Si necesitas una soldadura de alta calidad, la preparación del tubo es fundamental. Hay que seguir varios pasos antes de soldar, y la preparación del bisel es lo más importante. Un bisel de alta calidad garantiza una soldadura limpia y perfecta. Hay dos formas de preparar un bisel.
- Chaflán en J sin avellanado: ideal para tubos con un espesor de pared de entre 3 y 10 mm
- Chaflán en J con avellanado para tubos con un espesor de pared superior a 10 mm. Cuando el espesor de la pared supera los 3 mm, el baño de fusión se vuelve demasiado grande como para controlar su comportamiento geométrico. En este caso, es necesario un chaflán en J para obtener espesores de pared que se puedan soldar fácilmente. Se necesitará alambre de aportación para rellenar la ranura.
# Biselado sin avellanado
Para preparar un bisel se pueden utilizar diferentes máquinas: desde un torno tradicional hasta equipos de biselado portátiles. Todos estos dispositivos preparan un bisel redondo en el borde del tubo. Sin embargo, teniendo en cuenta que ningún tubo es perfectamente redondo, esta preparación planteará un problema importante: el reborde no será uniforme debido a la ovalidad del tubo y a las diferencias de espesor a lo largo de su circunferencia.

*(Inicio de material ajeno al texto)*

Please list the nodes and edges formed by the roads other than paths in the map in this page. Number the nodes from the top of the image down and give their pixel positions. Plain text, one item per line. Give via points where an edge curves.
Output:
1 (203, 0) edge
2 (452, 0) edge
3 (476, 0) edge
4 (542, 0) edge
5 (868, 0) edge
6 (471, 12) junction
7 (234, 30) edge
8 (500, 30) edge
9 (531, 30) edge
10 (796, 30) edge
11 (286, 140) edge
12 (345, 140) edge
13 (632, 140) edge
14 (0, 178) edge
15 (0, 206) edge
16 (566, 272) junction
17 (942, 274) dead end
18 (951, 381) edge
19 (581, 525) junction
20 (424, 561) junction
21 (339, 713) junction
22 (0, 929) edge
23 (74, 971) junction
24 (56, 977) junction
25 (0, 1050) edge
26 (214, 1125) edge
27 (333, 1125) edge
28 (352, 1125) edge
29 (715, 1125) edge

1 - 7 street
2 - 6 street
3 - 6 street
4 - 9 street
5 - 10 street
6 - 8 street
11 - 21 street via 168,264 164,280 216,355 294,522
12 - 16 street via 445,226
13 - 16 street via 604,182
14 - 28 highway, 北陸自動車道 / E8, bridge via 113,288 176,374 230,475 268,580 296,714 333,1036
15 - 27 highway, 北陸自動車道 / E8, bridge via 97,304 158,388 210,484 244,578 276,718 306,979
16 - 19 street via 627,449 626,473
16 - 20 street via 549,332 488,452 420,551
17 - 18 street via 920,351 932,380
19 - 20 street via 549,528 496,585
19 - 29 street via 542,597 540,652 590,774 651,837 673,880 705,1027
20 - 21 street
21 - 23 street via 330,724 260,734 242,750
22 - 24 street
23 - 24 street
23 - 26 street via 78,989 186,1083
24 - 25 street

Medios técnicos para la compensación:
- Este mecanizado puede realizarse siguiendo el perfil exterior. En este proceso, la herramienta retirará el metal y seguirá la geometría exterior del tubo. Sin embargo, la uniformidad del reborde depende de la uniformidad del espesor de la pared.
- Mecanizado con seguimiento del diámetro interior del tubo: este tipo de mecanizado no solo ayudará a resolver el problema de la posible falta de circularidad del tubo, sino también la variación en el espesor de la pared. En este proceso se obtendrá un reborde uniforme en el borde del tubo. Sin embargo, esta solución solo es posible para tubos de más de 4 pulgadas (114,3 mm) y será necesario utilizar equipos mecánicos para seguir el perfil interior del tubo.

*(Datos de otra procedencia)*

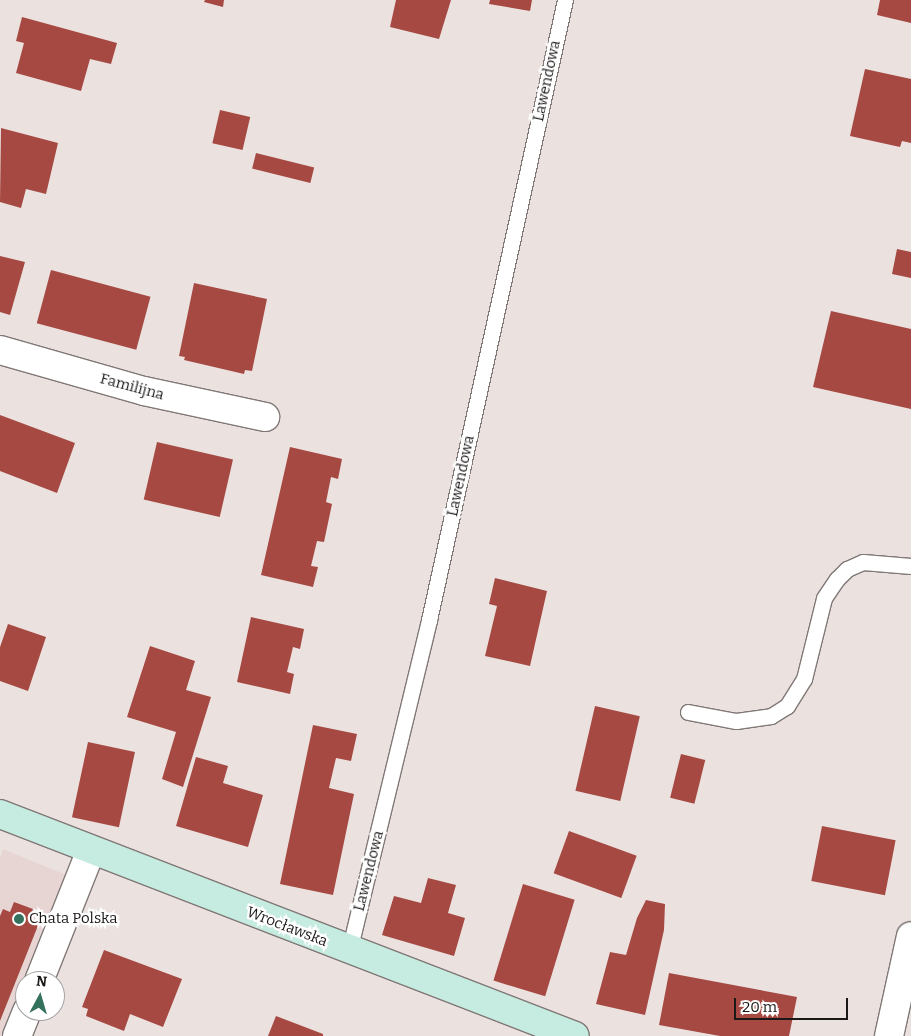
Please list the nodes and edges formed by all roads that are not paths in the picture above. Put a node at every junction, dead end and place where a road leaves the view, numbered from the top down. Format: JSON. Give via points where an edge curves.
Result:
{"nodes":[{"id":1,"x":564,"y":0,"type":"edge"},
{"id":2,"x":0,"y":350,"type":"edge"},
{"id":3,"x":265,"y":417,"type":"dead end"},
{"id":4,"x":911,"y":566,"type":"edge"},
{"id":5,"x":688,"y":712,"type":"dead end"},
{"id":6,"x":0,"y":814,"type":"edge"},
{"id":7,"x":91,"y":850,"type":"junction"},
{"id":8,"x":911,"y":936,"type":"edge"},
{"id":9,"x":349,"y":951,"type":"junction"},
{"id":10,"x":43,"y":971,"type":"edge"},
{"id":11,"x":23,"y":1021,"type":"edge"},
{"id":12,"x":17,"y":1036,"type":"edge"},
{"id":13,"x":575,"y":1036,"type":"edge"},
{"id":14,"x":889,"y":1036,"type":"edge"}],
"edges":[{"from":1,"to":9,"type":"lane","name":"Lawendowa","via":[[429,620]]},
{"from":2,"to":3,"type":"street","name":"Familijna","via":[[144,391]]},
{"from":4,"to":5,"type":"lane","via":[[863,562],[847,569],[837,579],[824,598],[804,679],[787,706],[771,716],[736,721]]},
{"from":6,"to":7,"type":"street","name":"Wrocławska"},
{"from":7,"to":9,"type":"street","name":"Wrocławska"},
{"from":7,"to":10,"type":"street"},
{"from":8,"to":14,"type":"street"},
{"from":9,"to":13,"type":"street","name":"Wrocławska"},
{"from":11,"to":12,"type":"street"}]}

Este preparativo sin avellanado proporcionará una buena superficie de contacto, pero no resuelve el problema de la forma ovalada del tubo, que puede ser más o menos importante.
En cuanto alinees el tubo, notarás un desalineamiento del reborde (alto-bajo). Este desalineamiento debe corregirse con herramientas de alineación que permitan al operario colocar el reborde correctamente, sin desalineación. Lo ideal es colocar una herramienta redonda en el perfil interior del tubo para posicionar correctamente las piezas de trabajo. Estas herramientas existen en el mercado, pero son muy caras y pueden resultar difíciles de utilizar.
# Biselado con avellanado
Este tipo de preparación —si procede— es el proceso ideal. «Si procede» es la frase clave a tener en cuenta. Deben calcularse las medidas del diámetro interior y del espesor de la pared. Se permite realizar un avellanado si se verifican todos estos elementos. Al realizar un avellanado, se fresa el diámetro interior del tubo y, de este modo, se calibra. El tubo quedará perfectamente redondo. Este tipo de herramienta se utiliza con un ajuste continuo de entre 2 y 4° para evitar cualquier punto de rotura.
Con este proceso, se calibran todas las superficies de los tubos y se da a la superficie de contacto una forma perfecta (sin control de perfil). Las piezas quedarán completamente alineadas.
En ambos casos, al realizar una soldadura en un tubo, se tratará de una soldadura de varias pasadas, para lo cual se necesitará alambre de aportación. Esto modificará tu procedimiento de soldadura, ya que probablemente necesitarás una función de oscilación y el control de tensión del arco (AVC).
La soldadura orbital es un procedimiento automatizado. No es posible realizar una ranura en V simple con un margen de holgura de 2 o 3 mm, ni una ranura en V con reborde, ni siquiera una ranura en V con reborde y sin margen de holgura.